Martin W

    First wild bird cases of avian influenza in European Union
    BirdLife news release

    Three swans and a wild goose in Greece, up to 22 dead swans in southern
    Italy and Sicily, and a swan in Slovenia have died of avian influenza.
    Five of the Italian birds have tested positive for the deadly strain of
    the H5N1 virus that originated in poultry and has been circulating
    widely within Asia for the last decade. Bulgaria is expected to announce
    its first cases of the virus soon in infected geese.

    This is another worrying development in the spread of avian influenza
    following the virus’s appearance, last week, in Nigeria. Unlike the
    African outbreak, however, which is restricted to poultry and was linked
    by the government to the illegal import of infected chickens, the
    European outbreaks involve wild birds.

    All the swans are believed to be Mute Swans Cygnus olor, a species that
    visits southern Italy and Greece from the Black Sea region.
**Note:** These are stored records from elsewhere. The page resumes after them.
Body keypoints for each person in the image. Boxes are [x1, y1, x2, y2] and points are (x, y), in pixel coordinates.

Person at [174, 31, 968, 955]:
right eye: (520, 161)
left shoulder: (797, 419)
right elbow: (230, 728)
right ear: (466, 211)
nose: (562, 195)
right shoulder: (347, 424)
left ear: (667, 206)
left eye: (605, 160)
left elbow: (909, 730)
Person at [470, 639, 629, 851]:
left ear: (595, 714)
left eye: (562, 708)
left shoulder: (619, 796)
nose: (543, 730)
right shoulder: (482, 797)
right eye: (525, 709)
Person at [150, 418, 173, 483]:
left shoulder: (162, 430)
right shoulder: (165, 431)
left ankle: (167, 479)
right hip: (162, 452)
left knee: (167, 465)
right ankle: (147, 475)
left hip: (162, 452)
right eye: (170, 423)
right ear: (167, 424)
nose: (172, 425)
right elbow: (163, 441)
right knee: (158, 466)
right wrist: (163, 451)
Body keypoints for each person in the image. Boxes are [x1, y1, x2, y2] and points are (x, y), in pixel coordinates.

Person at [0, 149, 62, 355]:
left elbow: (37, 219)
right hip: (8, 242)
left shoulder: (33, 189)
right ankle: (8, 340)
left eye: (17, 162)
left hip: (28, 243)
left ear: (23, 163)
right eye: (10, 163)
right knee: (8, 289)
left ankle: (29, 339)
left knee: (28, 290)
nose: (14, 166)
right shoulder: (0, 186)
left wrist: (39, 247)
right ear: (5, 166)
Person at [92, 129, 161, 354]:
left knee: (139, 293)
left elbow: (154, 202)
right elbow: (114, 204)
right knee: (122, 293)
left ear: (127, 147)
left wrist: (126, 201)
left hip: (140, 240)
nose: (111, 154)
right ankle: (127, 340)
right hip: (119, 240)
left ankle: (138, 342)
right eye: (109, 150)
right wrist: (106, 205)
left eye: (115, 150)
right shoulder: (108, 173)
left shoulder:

Their
    movement into southern Europe is likely to be in response to freezing
    weather conditions around the Black Sea.

    In outbreaks of H5N1 so far, wild birds normally die within a few days
    of infection. The appearance of the swans in Italy, Slovenia and Greece
    indicates they were likely infected just prior to setting off on their

    It is possible the swans caught the disease from other wild birds,
    although this is unlikely given the tens of thousands of waterfowl that
    have tested negative for H5N1 over the last decade. A more likely route
    is through contact with infected poultry or their faeces. Mute Swans,
    like wild geese but unlike most ducks, often feed by grazing on
    agricultural fields.
    The practice of spreading poultry manure onto
    fields as fertiliser is widespread in many parts of Eastern Europe, and
    this is a possible source of infection. The United Nations Food and
    Agriculture Organisation (FAO) has warned “Viruses can stay alive in the
    manure for many weeks. If the manure is spread too quickly in the
    fields, the virus may contaminate poultry.” The swan deaths highlight
    the need for implementation of strict biosecurity measures in infected
    areas, and also highlight the need for monitoring of healthy wild birds
    for the presence of the virus.

    Swans seem particularly susceptible to H5N1 avian influenza, and Mute
    Swan deaths have previously been reported in Russia and in October 2005
    in Croatia. Tests on the Croatian swans found the birds excreted tiny
    amounts of the virus. Even so, it was remarkable that waterbirds sharing
    the same fish ponds as infected swans remained free of the disease.

    The finding of dead swans will fuel the debate over how H5N1 is
    spreading. However, if wild birds had been spreading the disease across
    continents there would have been trails of dead birds following
    migration routes, which isn’t the case.

    The “wild bird” theory for the
    spread of H5N1 provides no explanation as to why certain countries on
    flight paths of birds from Asia remain flu-free, whilst their neighbours
    suffer repeated infections, nor of why only a single strain of H5N1 is
    found in outbreaks west of China.